The trial of a woman charged with more than 20 counts of animal cruelty after a raid on her farm in Orange County will continue into a second day.

Anne Shumate Williams (aka Anne Goland) is accused of allowing horses, cats, dogs, and chickens in her care at Peaceable Farm to deteriorate or even die. She appeared in Orange General District Court Tuesday, October 31, to stand trial for 27 misdemeanor counts of cruelty to animals.

The charges stem from when deputies with the Orange County Sheriff's Office led a raid at Peaceable Farm on October 19, 2015. Authorities discovered over a hundred horses, as well as many other animals, on the Somerset property. More cats were later found inside a neglected house on the farm’s property.

Thirteen witnesses have so far testified for the prosecution, including four veterinarians.

One of the veterinarians testified three horses at Peaceable Farm suffered from "long starvation," and that some euthanized horses had "significant painful" injuries. Defense attorney Joseph King questioned if there was a way to tell the condition of the horses before they came to farm, which the veterinarian said no.

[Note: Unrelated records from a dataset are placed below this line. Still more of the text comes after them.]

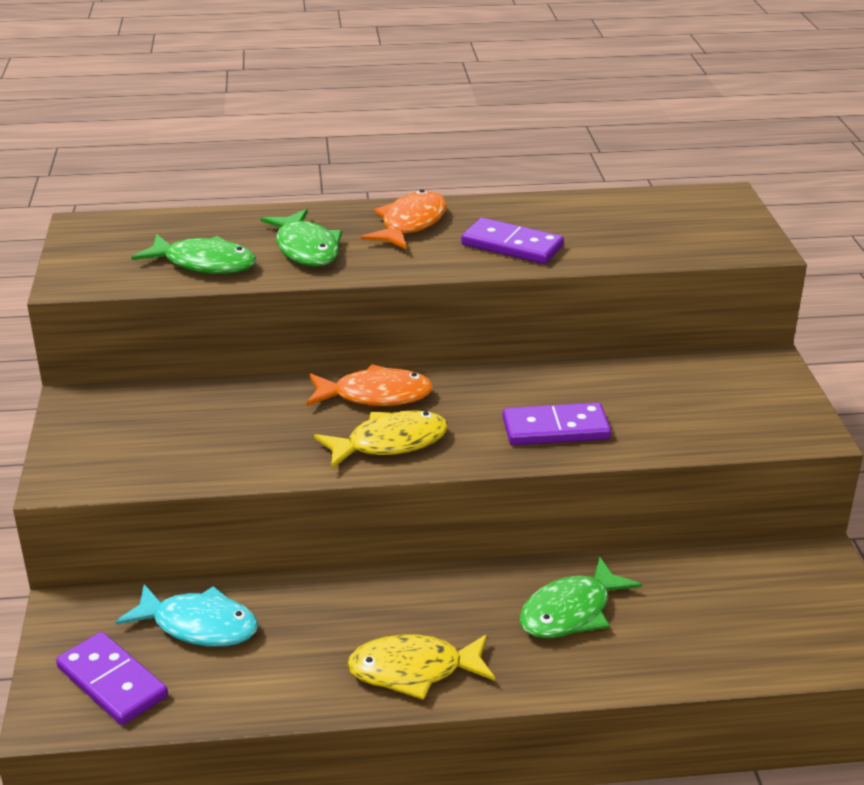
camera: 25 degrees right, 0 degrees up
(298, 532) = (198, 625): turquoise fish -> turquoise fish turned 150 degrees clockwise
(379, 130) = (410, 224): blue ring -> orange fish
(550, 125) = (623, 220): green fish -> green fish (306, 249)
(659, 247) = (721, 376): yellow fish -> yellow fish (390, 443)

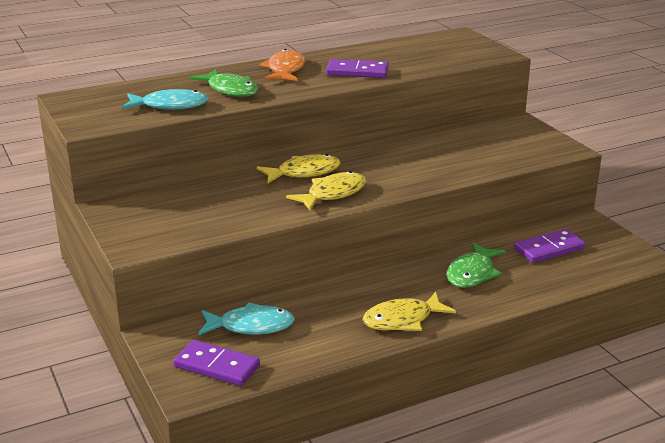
camera: 20 degrees left, 5 degrees down
(204, 263) = (170, 106): green fish -> turquoise fish
(375, 395) = (304, 173): orange fish -> yellow fish
(555, 429) = (426, 171): purple domino -> purple domino (549, 249)

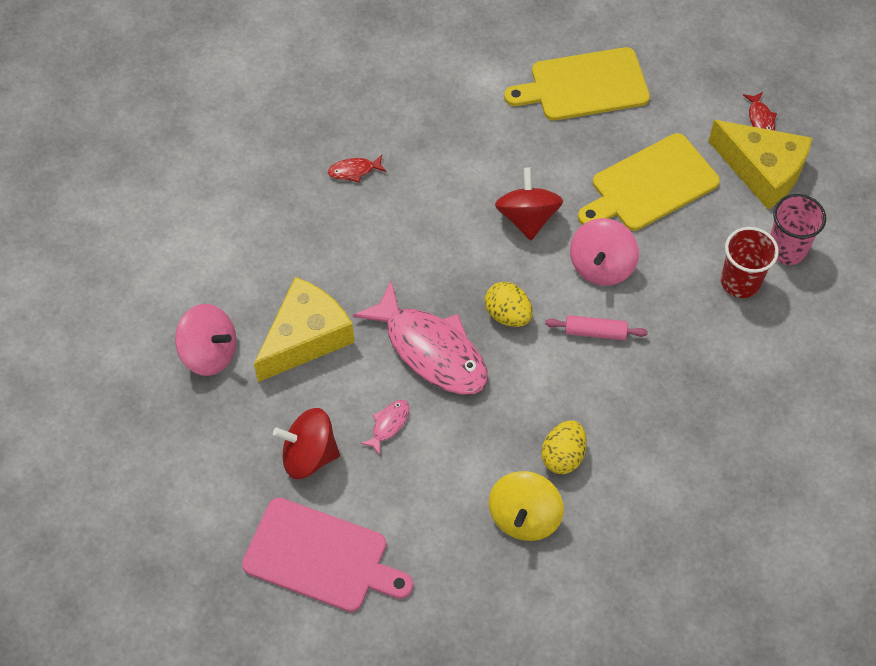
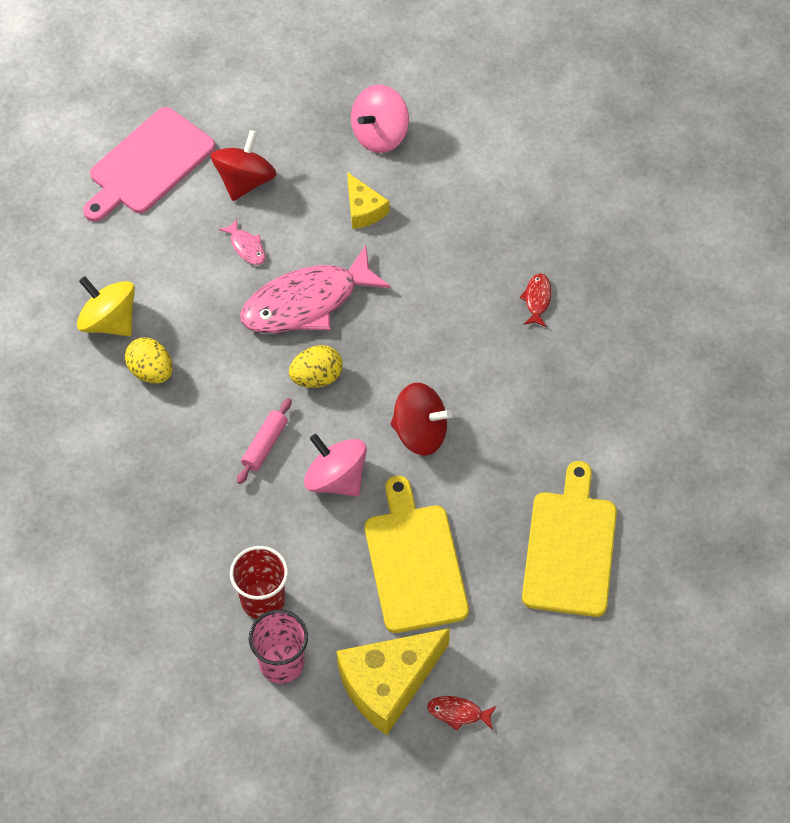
camera: 110 degrees right, 0 degrees up
(306, 337) = (363, 209): yellow cheese -> yellow cheese, size x0.54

The defense is trying to build a case that these horses were in bad shape before they came to Shumate Williams’ care at Peaceable Farm.

An investigator with the sheriff’s office testified there was no live grass, feed or hay on the entire 100-acre property.

The court saw investigators’ body camera footage from the farm, as well as the conditions inside Shumate Williams' home. The video footage showed animal waste, dead and decaying cats, dogs, and chickens. Skeletal remains could also be seen on the floors. Authorities described the smell as "vile."

Investigators even discovered cat carcasses in a bathtub and smashed between shelves.

In the body camera footage, a deputy asked Shumate Williams to help him understand why there were so many dead animals in her house. She responded, "I don't know that you could."

Horse trainer Tommy Doyle took the witness stand Tuesday, describing to the court how he saw no food or water in a barn during the raid. Doyle said some of the horses were eating wood from the stalls.

Shumate Williams eventually surrendered over 80 horses, 28 cats, and 7 dogs over the course of a few days. A judge approved a $75,000 bond on the afternoon of November 13, 2015, which Shumate Williams posted by that evening.

The judge will continue to hear evidence from the defense team Wednesday, November 1.

Shumate Williams is also facing 13 felonious counts of embezzlement. Investigators believe she took funds that were meant for Peaceable Farm, which was operating as a nonprofit animal rescue.